While there is an obvious systemic disconnect, I’m not about to suggest that I know how to fix our nation’s murder problem. We don’t have to look much further than our own streets to realize the issue goes much deeper than enforcing rules and making restrictions. We have stop signs and speed limits, but the majority of us speed and roll through stops daily. Clearly, placing tighter restrictions or banning guns altogether is not going to solve our murder epidemic. But, at the same time, I have yet to find a single reason why one person needs a stockpile of guns and ammunition. The mere fact that this was the case with the Las Vegas shooter screams complacency in our society when it comes to weapons, violence and terror.
I’ve noticed that most Americans fall into one of four categories when it comes to weapons: 1) I don’t own weapons so I don’t have a say in how they are managed; 2) I don’t own weapons and therefore no one else should either; 3) I own weapons, but I only target shoot and/or hunt; 4) I own weapons so I can protect what is mine, my family and my land. If we dig beyond our own opinion on guns, and consider the root of our murder atrocity, we’ll see that every one of these categories affords our world tremendous damage. While I wholeheartedly agree that we need a much more effective gun control system, I don’t believe that’s the sole issue. If we were to eliminate all guns, we’d simply find other ways to carry out the atrocities that linger in our minds. And that’s where I believe we need to focus -- on every human psyche and soul. The question becomes, “Why are we so willing to kill one another?” Seriously, why?

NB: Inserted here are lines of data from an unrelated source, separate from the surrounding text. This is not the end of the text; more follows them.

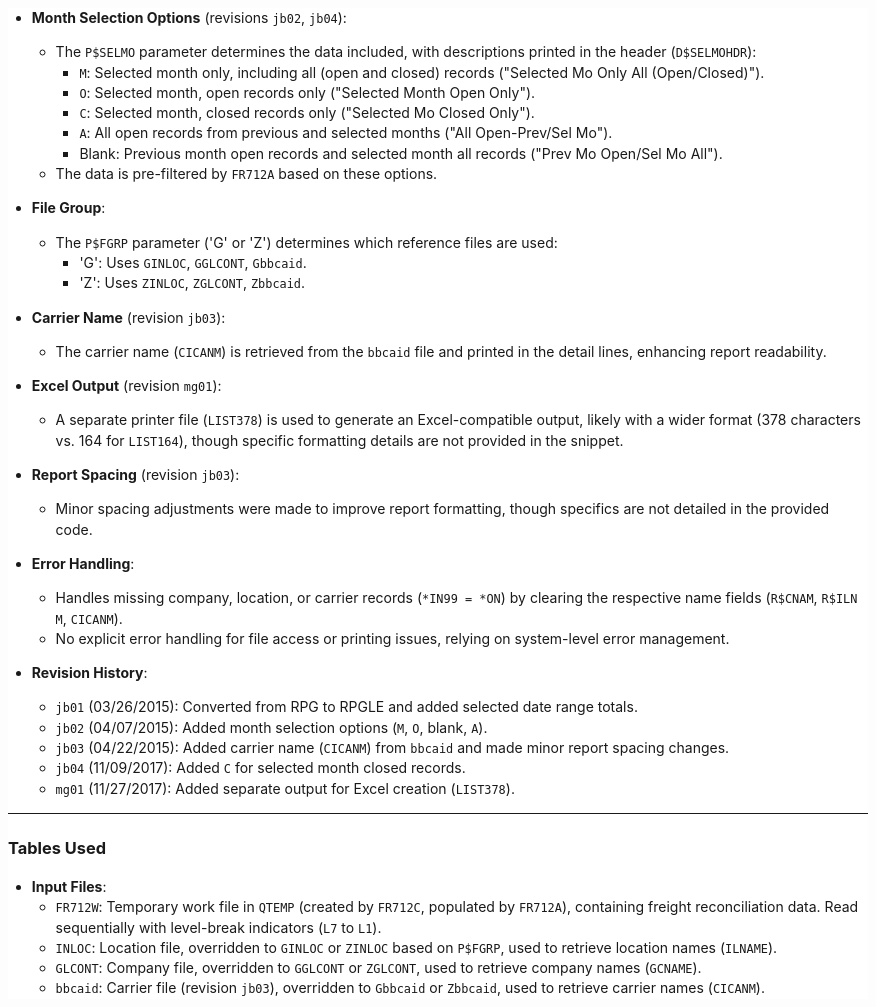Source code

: - **Month Selection Options** (revisions `jb02`, `jb04`):
  - The `P$SELMO` parameter determines the data included, with descriptions printed in the header (`D$SELMOHDR`):
    - `M`: Selected month only, including all (open and closed) records ("Selected Mo Only All (Open/Closed)").
    - `O`: Selected month, open records only ("Selected Month Open Only").
    - `C`: Selected month, closed records only ("Selected Mo Closed Only").
    - `A`: All open records from previous and selected months ("All Open-Prev/Sel Mo").
    - Blank: Previous month open records and selected month all records ("Prev Mo Open/Sel Mo All").
  - The data is pre-filtered by `FR712A` based on these options.

- **File Group**:
  - The `P$FGRP` parameter ('G' or 'Z') determines which reference files are used:
    - 'G': Uses `GINLOC`, `GGLCONT`, `Gbbcaid`.
    - 'Z': Uses `ZINLOC`, `ZGLCONT`, `Zbbcaid`.

- **Carrier Name** (revision `jb03`):
  - The carrier name (`CICANM`) is retrieved from the `bbcaid` file and printed in the detail lines, enhancing report readability.

- **Excel Output** (revision `mg01`):
  - A separate printer file (`LIST378`) is used to generate an Excel-compatible output, likely with a wider format (378 characters vs. 164 for `LIST164`), though specific formatting details are not provided in the snippet.

- **Report Spacing** (revision `jb03`):
  - Minor spacing adjustments were made to improve report formatting, though specifics are not detailed in the provided code.

- **Error Handling**:
  - Handles missing company, location, or carrier records (`*IN99 = *ON`) by clearing the respective name fields (`R$CNAM`, `R$ILNM`, `CICANM`).
  - No explicit error handling for file access or printing issues, relying on system-level error management.

- **Revision History**:
  - `jb01` (03/26/2015): Converted from RPG to RPGLE and added selected date range totals.
  - `jb02` (04/07/2015): Added month selection options (`M`, `O`, blank, `A`).
  - `jb03` (04/22/2015): Added carrier name (`CICANM`) from `bbcaid` and made minor report spacing changes.
  - `jb04` (11/09/2017): Added `C` for selected month closed records.
  - `mg01` (11/27/2017): Added separate output for Excel creation (`LIST378`).

---

### Tables Used

- **Input Files**:
  - `FR712W`: Temporary work file in `QTEMP` (created by `FR712C`, populated by `FR712A`), containing freight reconciliation data. Read sequentially with level-break indicators (`L7` to `L1`).
  - `INLOC`: Location file, overridden to `GINLOC` or `ZINLOC` based on `P$FGRP`, used to retrieve location names (`ILNAME`).
  - `GLCONT`: Company file, overridden to `GGLCONT` or `ZGLCONT`, used to retrieve company names (`GCNAME`).
  - `bbcaid`: Carrier file (revision `jb03`), overridden to `Gbbcaid` or `Zbbcaid`, used to retrieve carrier names (`CICANM`).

If we live with a deranged mindset that the world must revolve around our own personal opinions, attitudes and interests, then of course, we have no qualms about eradicating the dignity and rights of another life. We may not like it, but our world is in dire need of us thinking beyond ourselves. Strapping on our holsters and proudly displaying our permit-to-carry isn’t good enough. Dedicating our home as a gun-free zone isn’t good enough. Blaming the mentally ill without ever educating ourselves on mental illness isn’t good enough. Clicking the sad-face emoji and offering our thoughts and prayers for victims of violence and terror isn’t good enough. We need to move beyond complacency and wrestle, daily, with everything that affects another human life. Just as we regularly change our constitution to reflect our changing society and its progression and needs, we need to change our attitude. My goodness, it’s time for us to wake up and see what is happening on our soil, and make people’s well-being our priority. If one failed shoe bomb results in all people removing their shoes before boarding a plane, then by all means, any infringement on another’s life must result in our sincere attempt to effect change. In a matter of 12 hours, what is holy is overshadowed by what is evil. It’s time to be better than that.